***** Data under study *****

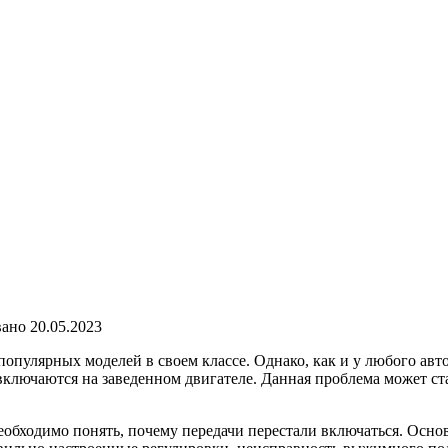
вано
20.05.2023
пулярных моделей в своем классе. Однако, как и у любого авто
включаются на заведенном двигателе. Данная проблема может ста
еобходимо понять, почему передачи перестали включаться. Осно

*****

Task - Transcribe all of the entries word for word, but skip any pictures they contain.

Written answer -
вано
20.05.2023
пулярных моделей в своем классе. Однако, как и у любого авто
включаются на заведенном двигателе. Данная проблема может ста
еобходимо понять, почему передачи перестали включаться. Осно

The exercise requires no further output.